Michigan reached Adelaide, South Australia, on Thursday afternoon, ending their five-day, 1,800-mile race.
“I’m so proud of my entire team,” said Andrew Dickinson, the team’s project manager and computer science junior. “This team had so many curve balls thrown at us when we made this car and we handled every one of them…I’m overjoyed and a little sad it’s over.”
The preparation that went into building Michigan’s car, Electrum, proved worthwhile, and the vehicle only required a few roadside stops. The team’s new lightweight lithium polymer cells, a risk in their design, were a reliable substitute to the traditional lithium ion batteries used in the past.
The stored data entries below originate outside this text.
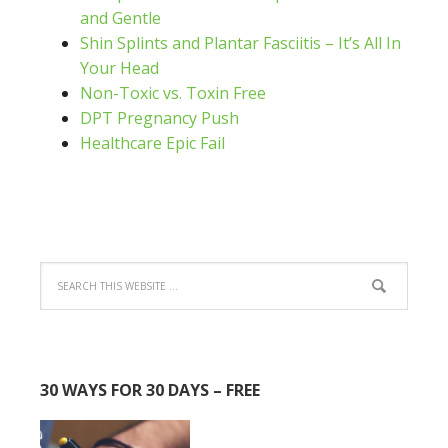
and Gentle
Shin Splints and Plantar Fasciitis – It’s All In
Your Head
Non-Toxic vs. Toxin Free
DPT Pregnancy Push
Healthcare Epic Fail
30 WAYS FOR 30 DAYS – FREE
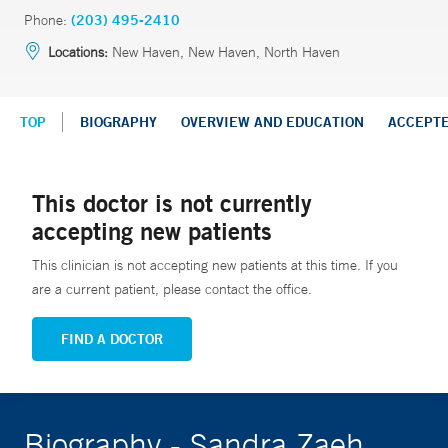
Phone:
(203) 495-2410
Locations:
New Haven, New Haven, North Haven
TOP
BIOGRAPHY
OVERVIEW AND EDUCATION
ACCEPT
This doctor is not currently
accepting new patients
This clinician is not accepting new patients at this time. If you
are a current patient, please contact the office.
FIND A DOCTOR
Biography - Sandra Zaeh,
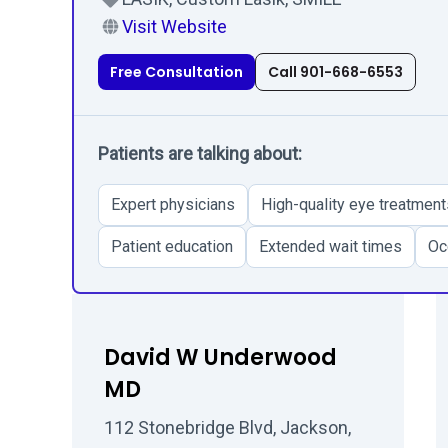
Visit Website
Free Consultation
Call 901-668-6553
Patients are talking about:
Expert physicians
High-quality eye treatment
Patient education
Extended wait times
Oc
David W Underwood
MD
112 Stonebridge Blvd, Jackson,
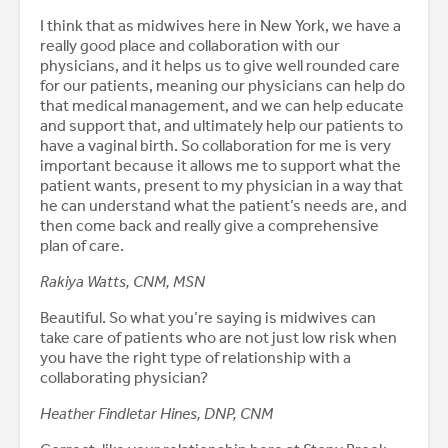
I think that as midwives here in New York, we have a
really good place and collaboration with our
physicians, and it helps us to give well rounded care
for our patients, meaning our physicians can help do
that medical management, and we can help educate
and support that, and ultimately help our patients to
have a vaginal birth. So collaboration for me is very
important because it allows me to support what the
patient wants, present to my physician in a way that
he can understand what the patient’s needs are, and
then come back and really give a comprehensive
plan of care.
Rakiya Watts, CNM, MSN
Beautiful. So what you’re saying is midwives can
take care of patients who are not just low risk when
you have the right type of relationship with a
collaborating physician?
Heather Findletar Hines, DNP, CNM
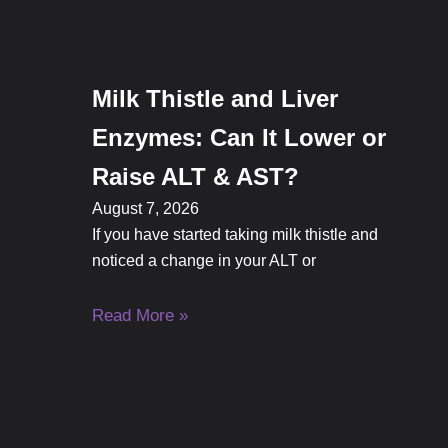
Milk Thistle and Liver
Enzymes: Can It Lower or
Raise ALT & AST?
August 7, 2026
If you have started taking milk thistle and
noticed a change in your ALT or
Read More »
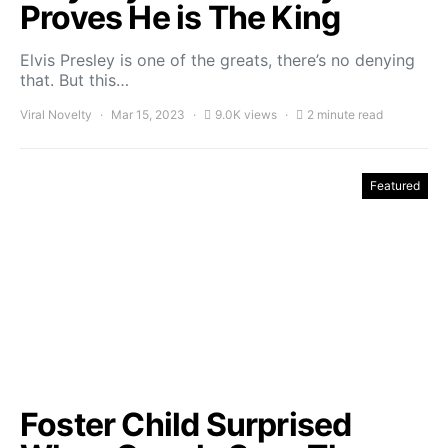
Proves He is The King
Elvis Presley is one of the greats, there’s no denying
that. But this…
Viral Novelty
Mar 15, 2023
9.0K views
2 minute read
Featured
Foster Child Surprised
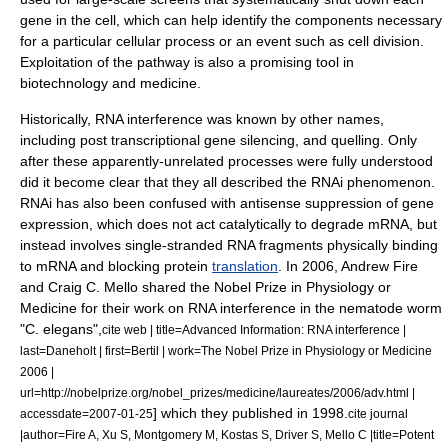
gene in the cell, which can help identify the components necessary
for a particular cellular process or an event such as
cell division
.
Exploitation of the pathway is also a promising tool in
biotechnology
and
medicine
.
Historically, RNA interference was known by other names,
including
post transcriptional gene silencing
, and quelling. Only
after these apparently-unrelated processes were fully understood
did it become clear that they all described the RNAi phenomenon.
RNAi has also been confused with
antisense
suppression of gene
expression, which does not act catalytically to degrade mRNA, but
instead involves single-stranded RNA fragments physically binding
to mRNA and blocking protein
translation
. In 2006,
Andrew Fire
and
Craig C. Mello
shared the
Nobel Prize in Physiology or
Medicine
for their work on RNA interference in the
nematode
worm
"C. elegans",
cite web | title=Advanced Information: RNA interference |
last=Daneholt | first=Bertil | work=The Nobel Prize in Physiology or Medicine
2006 |
url=http://nobelprize.org/nobel_prizes/medicine/laureates/2006/adv.html |
] which they published in 1998.
accessdate=2007-01-25
cite journal
|author=Fire A, Xu S, Montgomery M, Kostas S, Driver S, Mello C |title=Potent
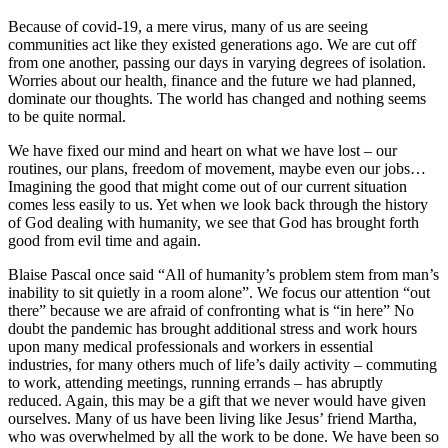
Because of covid-19, a mere virus, many of us are seeing
communities act like they existed generations ago. We are cut off
from one another, passing our days in varying degrees of isolation.
Worries about our health, finance and the future we had planned,
dominate our thoughts. The world has changed and nothing seems
to be quite normal.
We have fixed our mind and heart on what we have lost – our
routines, our plans, freedom of movement, maybe even our jobs…
Imagining the good that might come out of our current situation
comes less easily to us. Yet when we look back through the history
of God dealing with humanity, we see that God has brought forth
good from evil time and again.
Blaise Pascal once said “All of humanity’s problem stem from man’s
inability to sit quietly in a room alone”. We focus our attention “out
there” because we are afraid of confronting what is “in here” No
doubt the pandemic has brought additional stress and work hours
upon many medical professionals and workers in essential
industries, for many others much of life’s daily activity – commuting
to work, attending meetings, running errands – has abruptly
reduced. Again, this may be a gift that we never would have given
ourselves. Many of us have been living like Jesus’ friend Martha,
who was overwhelmed by all the work to be done. We have been so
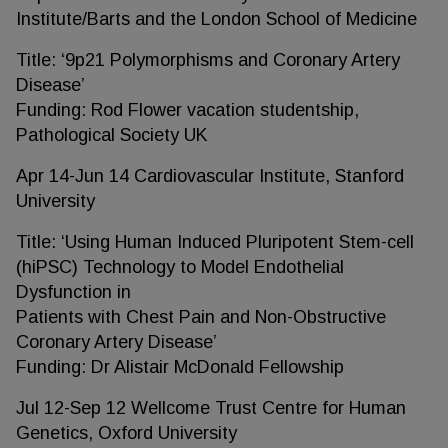
Institute/Barts and the London School of Medicine
Title: ‘9p21 Polymorphisms and Coronary Artery
Disease’
Funding: Rod Flower vacation studentship,
Pathological Society UK
Apr 14-Jun 14 Cardiovascular Institute, Stanford
University
Title: ‘Using Human Induced Pluripotent Stem-cell
(hiPSC) Technology to Model Endothelial
Dysfunction in
Patients with Chest Pain and Non-Obstructive
Coronary Artery Disease’
Funding: Dr Alistair McDonald Fellowship
Jul 12-Sep 12 Wellcome Trust Centre for Human
Genetics, Oxford University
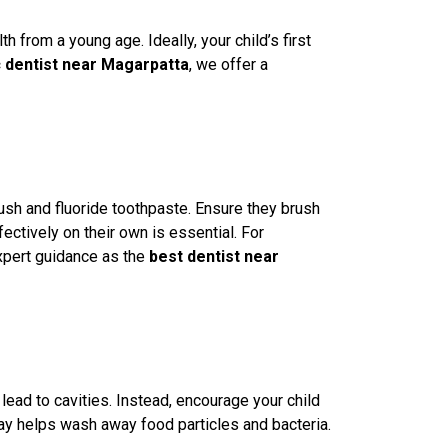
lth from a young age. Ideally, your child’s first
c dentist near Magarpatta
, we offer a
rush and fluoride toothpaste. Ensure they brush
ctively on their own is essential. For
expert guidance as the
best dentist near
 lead to cavities. Instead, encourage your child
day helps wash away food particles and bacteria.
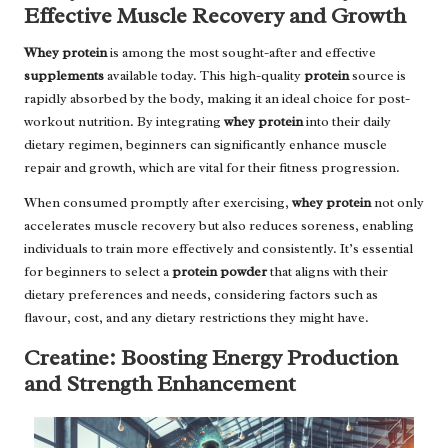
Effective Muscle Recovery and Growth
Whey protein
is among the most sought-after and effective
supplements
available today. This high-quality
protein
source is
rapidly absorbed by the body, making it an ideal choice for post-
workout nutrition. By integrating
whey protein
into their daily
dietary regimen, beginners can significantly enhance muscle
repair and growth, which are vital for their fitness progression.
When consumed promptly after exercising,
whey protein
not only
accelerates muscle recovery but also reduces soreness, enabling
individuals to train more effectively and consistently. It’s essential
for beginners to select a
protein powder
that aligns with their
dietary preferences and needs, considering factors such as
flavour, cost, and any dietary restrictions they might have.
Creatine: Boosting Energy Production
and Strength Enhancement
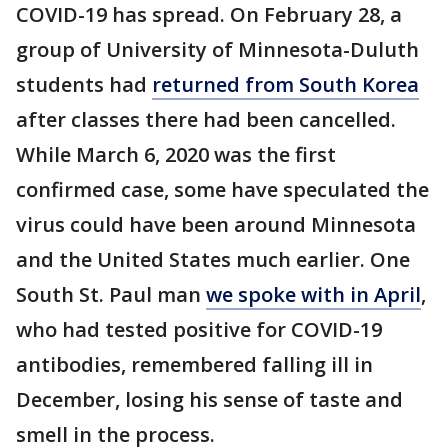
COVID-19 has spread. On February 28, a
group of University of Minnesota-Duluth
students had
returned from South Korea
after classes there had been cancelled.
While March 6, 2020 was the first
confirmed case, some have speculated the
virus could have been around Minnesota
and the United States much earlier. One
South St. Paul man
we spoke with in April
,
who had tested positive for COVID-19
antibodies, remembered falling ill in
December, losing his sense of taste and
smell in the process.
In addition to a dependable vehicle, Michigan team members kept morale high. The team developed a mantra of “racing our race” to stay focused on their own car rather than opponents.
To qualify for the competition and determine starting position, the teams from around the world were put through rigorous testing. Based on performance in a single lap around a track, Michigan placed 10th in challenger class.
The starting position wasn’t a hurdle. Once the real competition began in Darwin, Northern Australia, the team moved up in the pack, often trading places with Tokai University.